GIVEN ENTRIES START

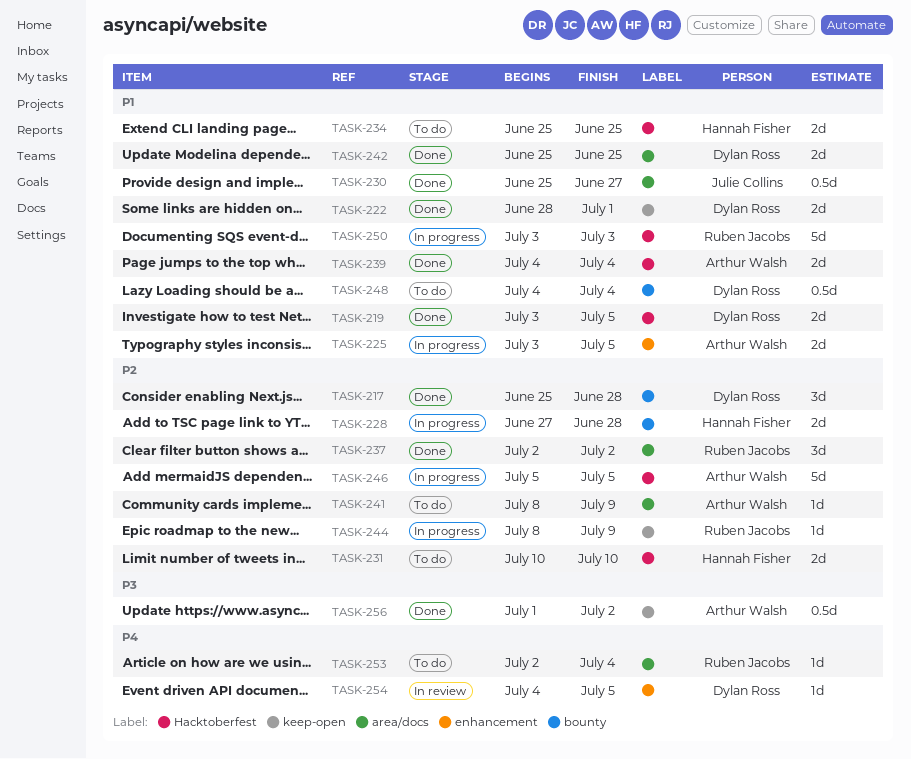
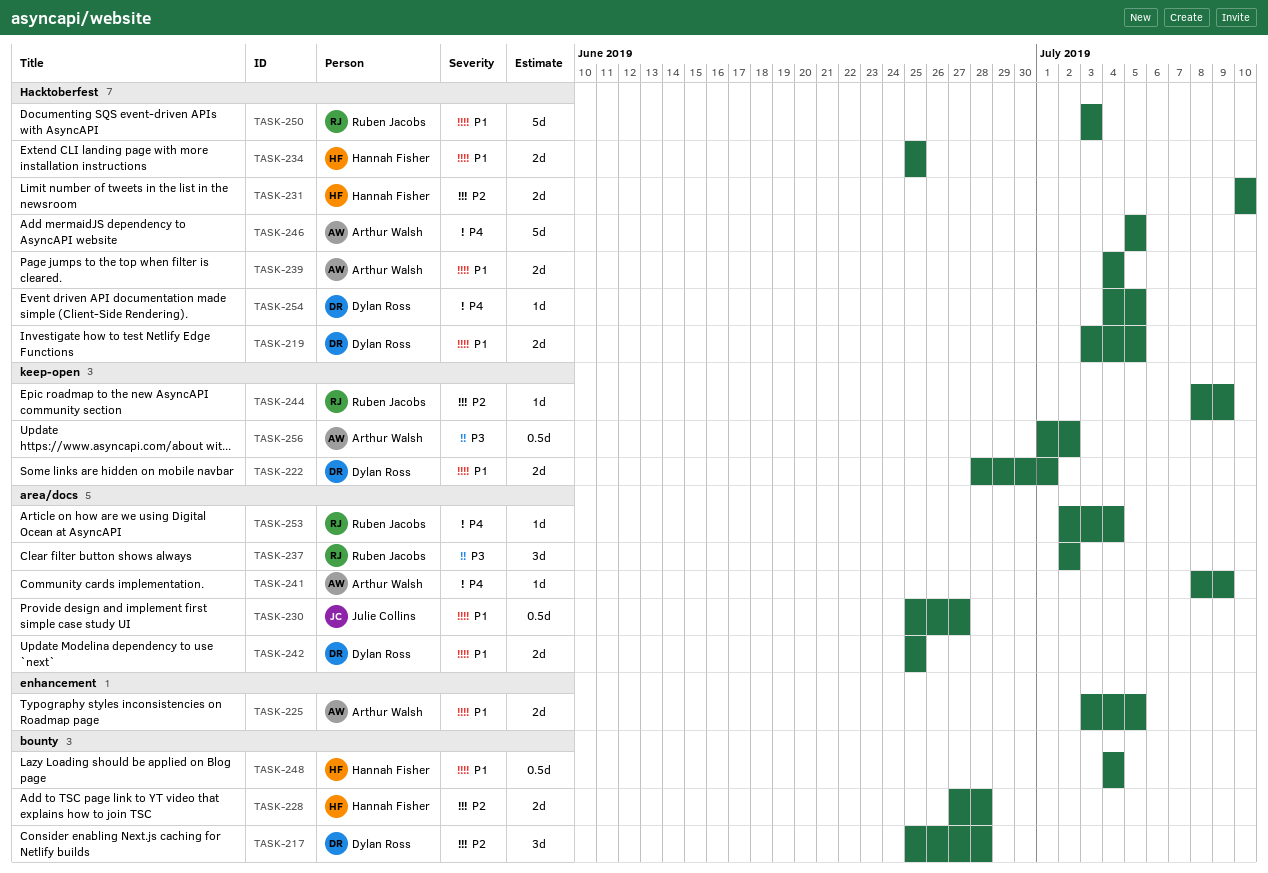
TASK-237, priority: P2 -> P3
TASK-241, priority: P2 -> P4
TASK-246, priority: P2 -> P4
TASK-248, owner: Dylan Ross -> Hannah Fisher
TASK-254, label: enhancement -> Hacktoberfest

GIVEN ENTRIES END
GIVEN ENTRIES START

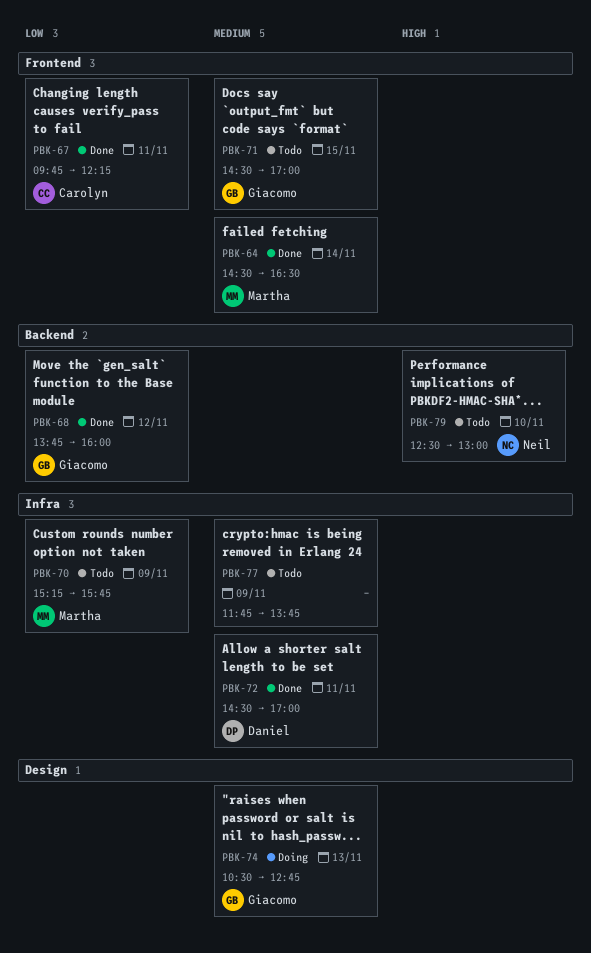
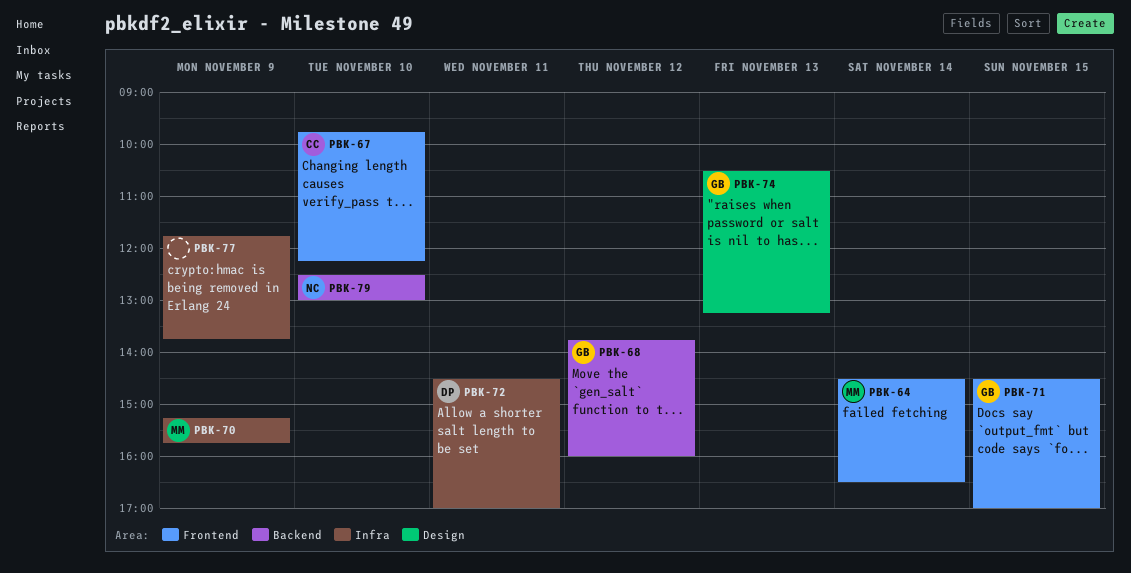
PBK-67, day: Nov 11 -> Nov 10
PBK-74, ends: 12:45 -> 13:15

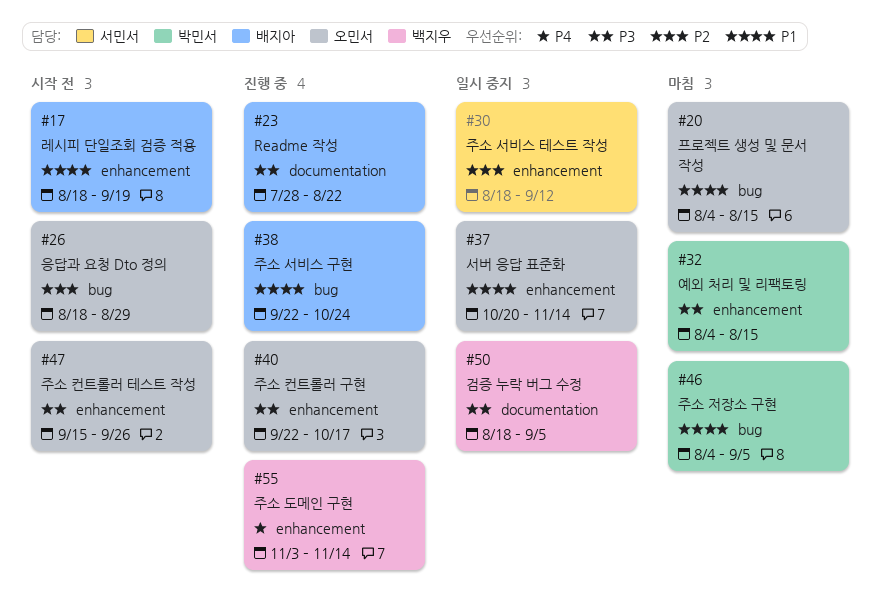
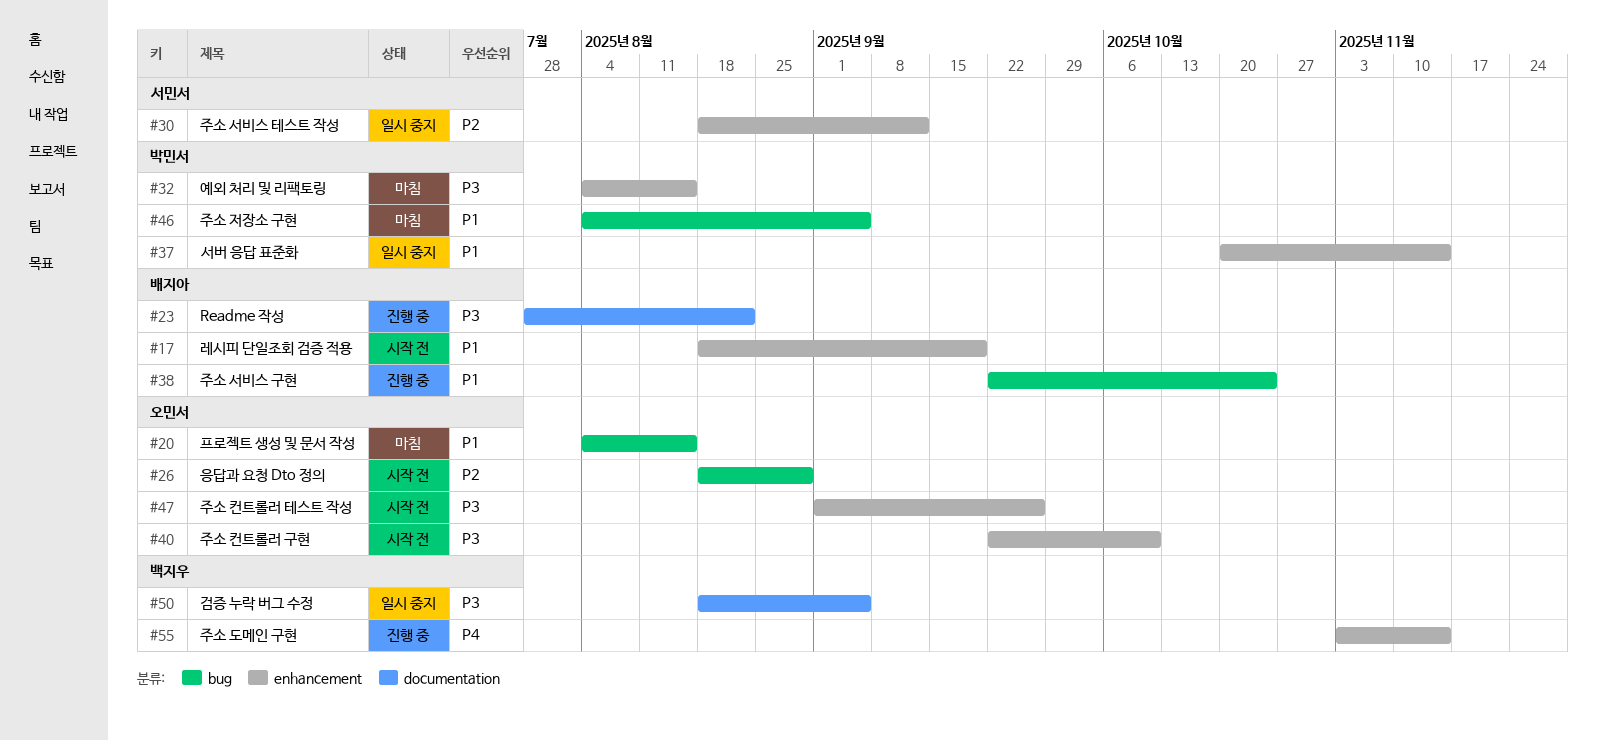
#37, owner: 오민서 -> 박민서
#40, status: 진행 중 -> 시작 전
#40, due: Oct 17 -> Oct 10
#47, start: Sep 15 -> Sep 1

GIVEN ENTRIES END
GIVEN ENTRIES START

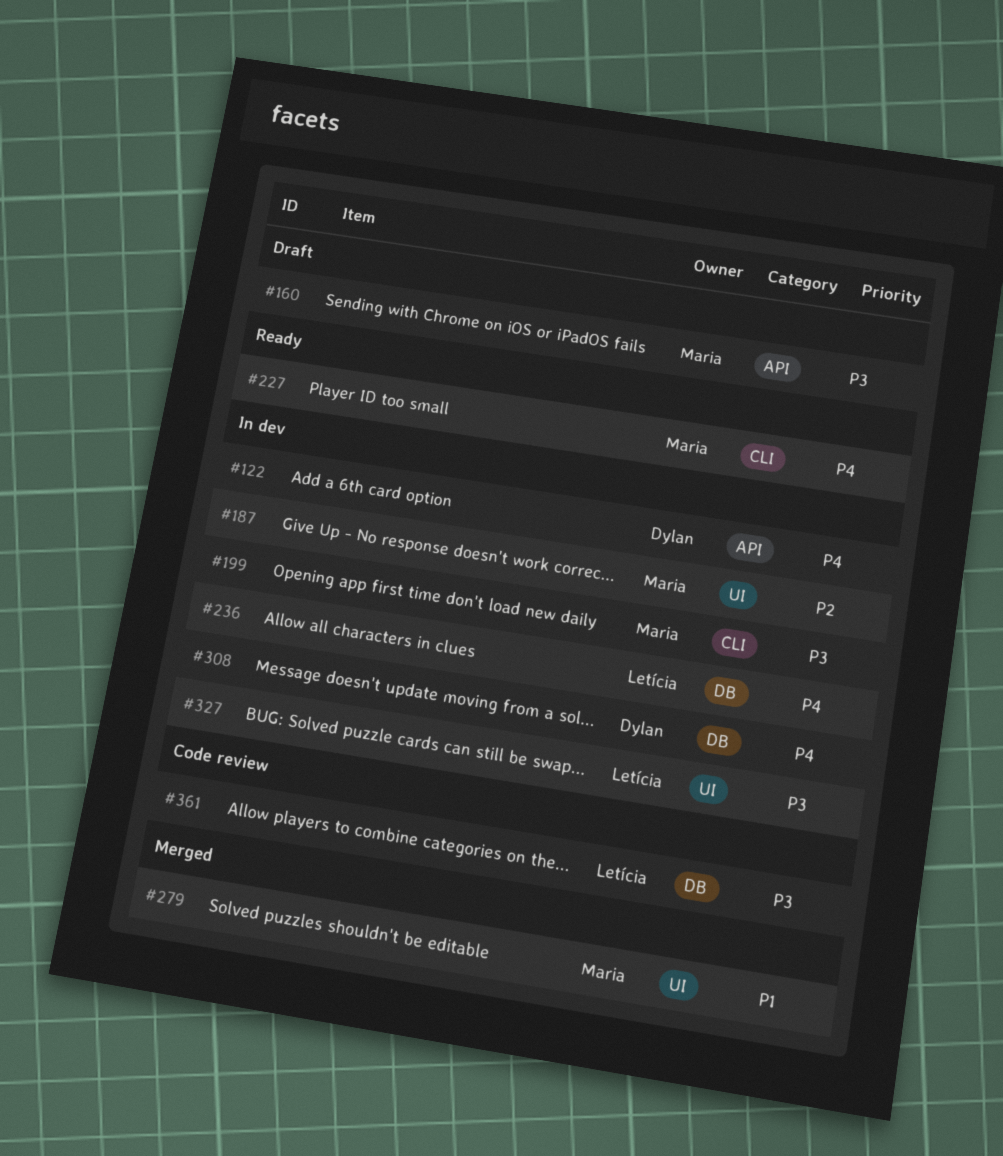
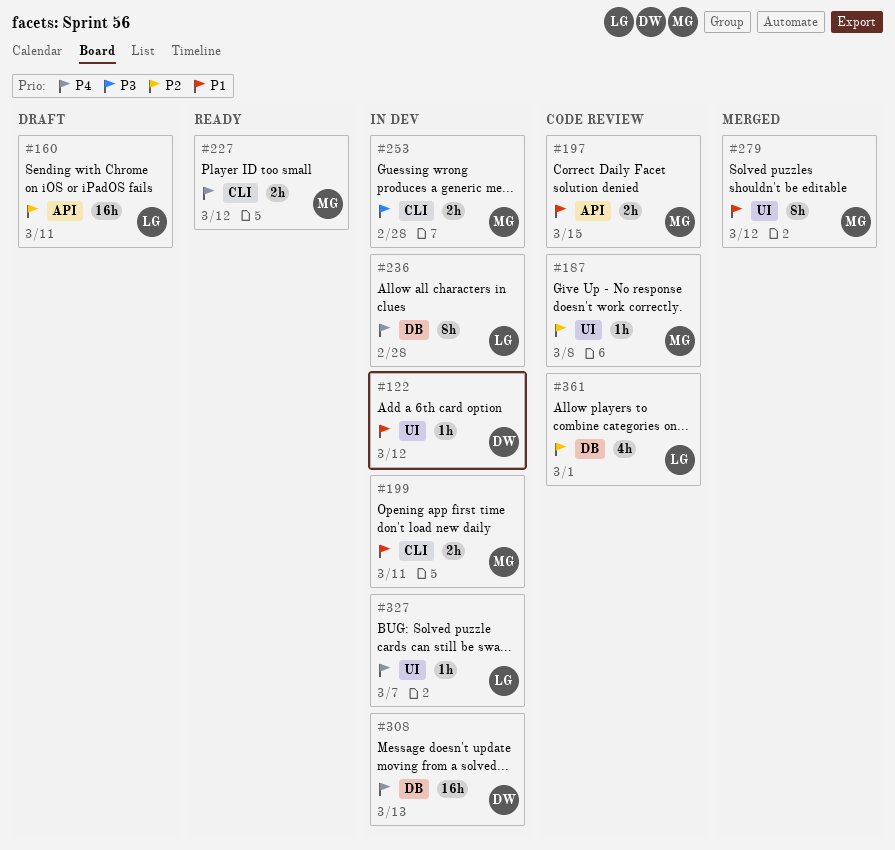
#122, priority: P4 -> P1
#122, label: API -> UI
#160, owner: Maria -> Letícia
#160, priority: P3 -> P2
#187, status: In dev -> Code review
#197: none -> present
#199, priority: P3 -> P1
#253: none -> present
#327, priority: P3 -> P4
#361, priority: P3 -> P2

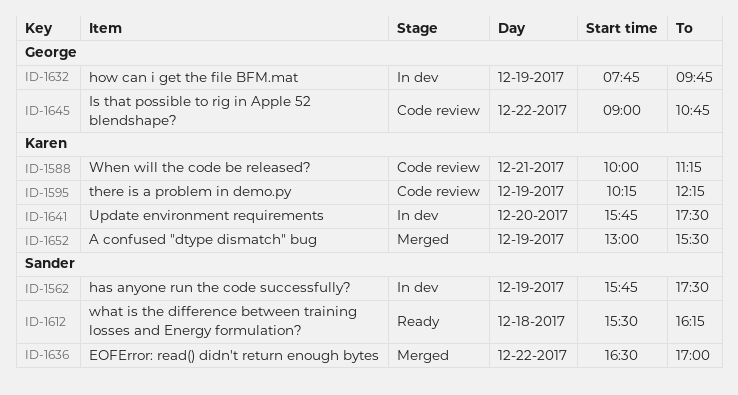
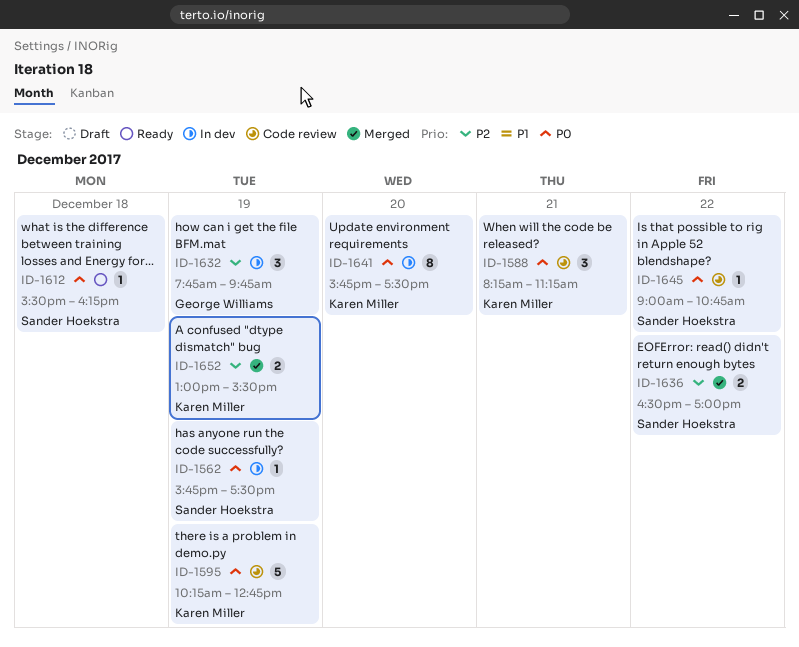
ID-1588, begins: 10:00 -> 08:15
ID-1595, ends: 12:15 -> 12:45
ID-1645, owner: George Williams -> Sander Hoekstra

GIVEN ENTRIES END

■ **THE TASK**
Give back, exactly as written, the stretch from the line with "ID-1595, ends: 12:15 -> 12:45" through the line with "ID-1645, owner: George", and no other lines from the records above.

■ **SOLUTION**
ID-1595, ends: 12:15 -> 12:45
ID-1645, owner: George Williams -> Sander Hoekstra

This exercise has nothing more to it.